Exercise brief
Where does "changes" occur in the listing? Copy every line that holds it.
%%
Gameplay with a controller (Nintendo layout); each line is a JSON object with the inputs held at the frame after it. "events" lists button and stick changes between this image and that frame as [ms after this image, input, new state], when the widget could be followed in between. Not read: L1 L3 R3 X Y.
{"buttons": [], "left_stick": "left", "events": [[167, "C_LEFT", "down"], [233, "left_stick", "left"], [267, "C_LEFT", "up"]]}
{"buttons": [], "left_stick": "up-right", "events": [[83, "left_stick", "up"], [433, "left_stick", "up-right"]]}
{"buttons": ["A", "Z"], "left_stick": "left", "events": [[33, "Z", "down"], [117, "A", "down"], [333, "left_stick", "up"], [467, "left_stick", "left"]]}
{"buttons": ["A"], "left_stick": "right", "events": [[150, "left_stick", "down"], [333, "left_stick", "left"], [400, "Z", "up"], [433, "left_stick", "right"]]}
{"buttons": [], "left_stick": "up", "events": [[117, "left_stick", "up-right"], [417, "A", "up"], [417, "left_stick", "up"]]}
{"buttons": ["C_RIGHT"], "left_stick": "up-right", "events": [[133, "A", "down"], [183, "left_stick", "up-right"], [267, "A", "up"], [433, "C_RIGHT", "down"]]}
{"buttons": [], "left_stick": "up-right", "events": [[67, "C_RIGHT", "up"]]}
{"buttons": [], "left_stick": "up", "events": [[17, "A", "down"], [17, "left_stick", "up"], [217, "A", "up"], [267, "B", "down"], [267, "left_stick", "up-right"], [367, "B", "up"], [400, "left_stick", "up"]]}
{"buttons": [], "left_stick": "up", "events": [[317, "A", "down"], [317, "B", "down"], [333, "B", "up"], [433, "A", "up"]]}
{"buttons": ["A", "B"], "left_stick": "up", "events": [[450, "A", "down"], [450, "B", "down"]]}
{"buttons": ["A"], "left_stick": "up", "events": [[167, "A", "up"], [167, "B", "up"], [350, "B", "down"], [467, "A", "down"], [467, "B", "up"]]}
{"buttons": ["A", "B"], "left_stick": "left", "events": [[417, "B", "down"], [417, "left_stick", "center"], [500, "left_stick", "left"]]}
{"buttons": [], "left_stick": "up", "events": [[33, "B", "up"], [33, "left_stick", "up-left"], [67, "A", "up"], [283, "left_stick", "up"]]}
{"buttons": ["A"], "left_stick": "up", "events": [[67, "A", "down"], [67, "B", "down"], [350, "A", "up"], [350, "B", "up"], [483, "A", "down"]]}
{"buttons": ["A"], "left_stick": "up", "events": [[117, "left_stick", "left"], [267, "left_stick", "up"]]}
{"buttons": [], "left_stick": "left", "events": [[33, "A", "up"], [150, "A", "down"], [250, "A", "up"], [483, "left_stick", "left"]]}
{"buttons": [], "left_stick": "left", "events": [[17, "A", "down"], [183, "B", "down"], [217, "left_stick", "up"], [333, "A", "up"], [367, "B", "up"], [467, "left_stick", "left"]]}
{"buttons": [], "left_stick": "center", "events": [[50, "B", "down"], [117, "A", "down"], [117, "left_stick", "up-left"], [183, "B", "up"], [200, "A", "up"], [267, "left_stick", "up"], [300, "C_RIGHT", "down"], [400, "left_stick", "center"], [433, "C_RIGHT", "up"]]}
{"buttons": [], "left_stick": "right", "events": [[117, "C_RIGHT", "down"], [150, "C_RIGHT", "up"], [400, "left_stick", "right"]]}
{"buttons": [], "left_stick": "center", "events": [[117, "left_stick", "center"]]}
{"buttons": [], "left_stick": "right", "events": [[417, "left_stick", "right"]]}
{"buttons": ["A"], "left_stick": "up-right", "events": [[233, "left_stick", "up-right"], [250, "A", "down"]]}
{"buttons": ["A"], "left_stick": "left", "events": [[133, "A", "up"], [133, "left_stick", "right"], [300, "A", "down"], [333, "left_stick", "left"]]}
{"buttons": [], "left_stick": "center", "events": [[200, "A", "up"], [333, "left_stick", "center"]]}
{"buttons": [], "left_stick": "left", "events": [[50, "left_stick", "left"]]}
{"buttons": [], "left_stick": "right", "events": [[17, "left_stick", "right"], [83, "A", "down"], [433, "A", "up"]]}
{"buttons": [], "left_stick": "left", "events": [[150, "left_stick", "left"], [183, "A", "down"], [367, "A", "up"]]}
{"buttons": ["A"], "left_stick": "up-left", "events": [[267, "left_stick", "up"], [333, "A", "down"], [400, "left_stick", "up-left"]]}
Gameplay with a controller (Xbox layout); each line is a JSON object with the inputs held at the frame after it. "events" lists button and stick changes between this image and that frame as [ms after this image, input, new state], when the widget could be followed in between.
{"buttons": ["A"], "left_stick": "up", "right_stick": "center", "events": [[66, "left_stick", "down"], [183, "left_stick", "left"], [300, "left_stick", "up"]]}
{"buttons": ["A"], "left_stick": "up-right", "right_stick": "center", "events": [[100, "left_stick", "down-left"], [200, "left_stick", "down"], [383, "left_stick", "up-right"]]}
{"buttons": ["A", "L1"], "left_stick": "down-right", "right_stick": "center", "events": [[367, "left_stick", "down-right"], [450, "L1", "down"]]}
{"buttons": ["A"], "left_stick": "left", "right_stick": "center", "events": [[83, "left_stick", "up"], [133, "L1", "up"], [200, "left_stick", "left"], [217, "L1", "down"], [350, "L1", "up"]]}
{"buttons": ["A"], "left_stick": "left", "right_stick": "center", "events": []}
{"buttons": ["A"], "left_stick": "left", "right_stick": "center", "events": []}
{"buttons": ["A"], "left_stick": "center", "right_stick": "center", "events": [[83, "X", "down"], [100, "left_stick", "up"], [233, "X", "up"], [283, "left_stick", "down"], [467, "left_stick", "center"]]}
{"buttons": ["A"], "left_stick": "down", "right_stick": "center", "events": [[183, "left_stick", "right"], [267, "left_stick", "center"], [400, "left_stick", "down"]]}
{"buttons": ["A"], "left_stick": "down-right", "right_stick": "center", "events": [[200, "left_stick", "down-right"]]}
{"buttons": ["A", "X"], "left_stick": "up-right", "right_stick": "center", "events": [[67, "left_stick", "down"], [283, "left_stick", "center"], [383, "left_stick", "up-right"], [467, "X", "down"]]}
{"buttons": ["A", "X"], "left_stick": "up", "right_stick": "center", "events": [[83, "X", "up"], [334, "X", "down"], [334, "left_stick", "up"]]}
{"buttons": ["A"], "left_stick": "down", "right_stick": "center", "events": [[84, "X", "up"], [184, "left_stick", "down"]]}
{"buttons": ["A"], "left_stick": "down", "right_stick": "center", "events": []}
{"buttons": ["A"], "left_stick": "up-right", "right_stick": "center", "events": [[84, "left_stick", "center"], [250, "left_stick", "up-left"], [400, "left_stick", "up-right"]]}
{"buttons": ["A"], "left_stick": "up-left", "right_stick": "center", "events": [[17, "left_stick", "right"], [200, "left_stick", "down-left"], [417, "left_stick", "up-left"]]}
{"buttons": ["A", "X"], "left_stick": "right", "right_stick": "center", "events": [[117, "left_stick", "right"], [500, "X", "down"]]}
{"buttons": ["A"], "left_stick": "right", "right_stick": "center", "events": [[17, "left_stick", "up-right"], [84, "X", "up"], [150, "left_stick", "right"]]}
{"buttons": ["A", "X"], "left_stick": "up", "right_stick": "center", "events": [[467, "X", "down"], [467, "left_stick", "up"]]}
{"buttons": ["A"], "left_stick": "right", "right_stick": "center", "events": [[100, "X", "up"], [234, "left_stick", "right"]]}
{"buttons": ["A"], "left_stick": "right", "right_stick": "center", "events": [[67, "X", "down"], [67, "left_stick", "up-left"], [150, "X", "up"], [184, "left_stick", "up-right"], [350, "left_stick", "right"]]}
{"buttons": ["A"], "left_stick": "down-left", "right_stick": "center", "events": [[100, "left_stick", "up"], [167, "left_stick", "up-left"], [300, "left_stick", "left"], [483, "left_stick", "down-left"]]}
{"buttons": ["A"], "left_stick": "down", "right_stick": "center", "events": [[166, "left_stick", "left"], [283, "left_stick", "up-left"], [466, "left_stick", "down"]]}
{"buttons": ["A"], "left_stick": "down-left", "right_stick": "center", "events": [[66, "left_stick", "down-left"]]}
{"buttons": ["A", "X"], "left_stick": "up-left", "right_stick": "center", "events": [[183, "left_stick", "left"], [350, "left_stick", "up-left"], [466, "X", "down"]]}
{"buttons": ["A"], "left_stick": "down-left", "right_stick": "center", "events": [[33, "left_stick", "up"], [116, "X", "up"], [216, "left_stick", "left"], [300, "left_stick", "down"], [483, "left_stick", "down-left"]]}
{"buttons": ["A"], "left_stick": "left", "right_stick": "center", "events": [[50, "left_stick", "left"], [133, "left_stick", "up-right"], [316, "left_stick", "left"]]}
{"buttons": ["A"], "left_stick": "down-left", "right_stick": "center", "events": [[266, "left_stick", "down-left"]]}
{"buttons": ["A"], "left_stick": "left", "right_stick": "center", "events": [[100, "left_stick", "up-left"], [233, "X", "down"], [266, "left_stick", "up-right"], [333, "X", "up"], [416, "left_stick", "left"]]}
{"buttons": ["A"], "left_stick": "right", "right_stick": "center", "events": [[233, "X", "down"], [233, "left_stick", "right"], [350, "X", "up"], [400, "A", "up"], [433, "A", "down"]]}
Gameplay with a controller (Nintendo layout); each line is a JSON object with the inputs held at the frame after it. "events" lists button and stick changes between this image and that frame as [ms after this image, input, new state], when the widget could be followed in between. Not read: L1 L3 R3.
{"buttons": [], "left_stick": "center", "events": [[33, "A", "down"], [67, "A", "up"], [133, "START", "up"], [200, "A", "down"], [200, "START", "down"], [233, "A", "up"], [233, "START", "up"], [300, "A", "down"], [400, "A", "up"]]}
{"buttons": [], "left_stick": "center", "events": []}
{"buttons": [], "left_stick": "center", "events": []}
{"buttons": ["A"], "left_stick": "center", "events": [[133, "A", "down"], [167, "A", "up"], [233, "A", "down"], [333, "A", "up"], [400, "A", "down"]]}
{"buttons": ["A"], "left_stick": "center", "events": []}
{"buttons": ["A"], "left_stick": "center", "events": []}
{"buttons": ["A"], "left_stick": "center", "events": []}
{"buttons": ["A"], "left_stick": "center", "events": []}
%%
Exercise output
Gameplay with a controller (Nintendo layout); each line is a JSON object with the inputs held at the frame after it. "events" lists button and stick changes between this image and that frame as [ms after this image, input, new state], when the widget could be followed in between. Not read: L1 L3 R3 X Y.
Gameplay with a controller (Xbox layout); each line is a JSON object with the inputs held at the frame after it. "events" lists button and stick changes between this image and that frame as [ms after this image, input, new state], when the widget could be followed in between.
Gameplay with a controller (Nintendo layout); each line is a JSON object with the inputs held at the frame after it. "events" lists button and stick changes between this image and that frame as [ms after this image, input, new state], when the widget could be followed in between. Not read: L1 L3 R3.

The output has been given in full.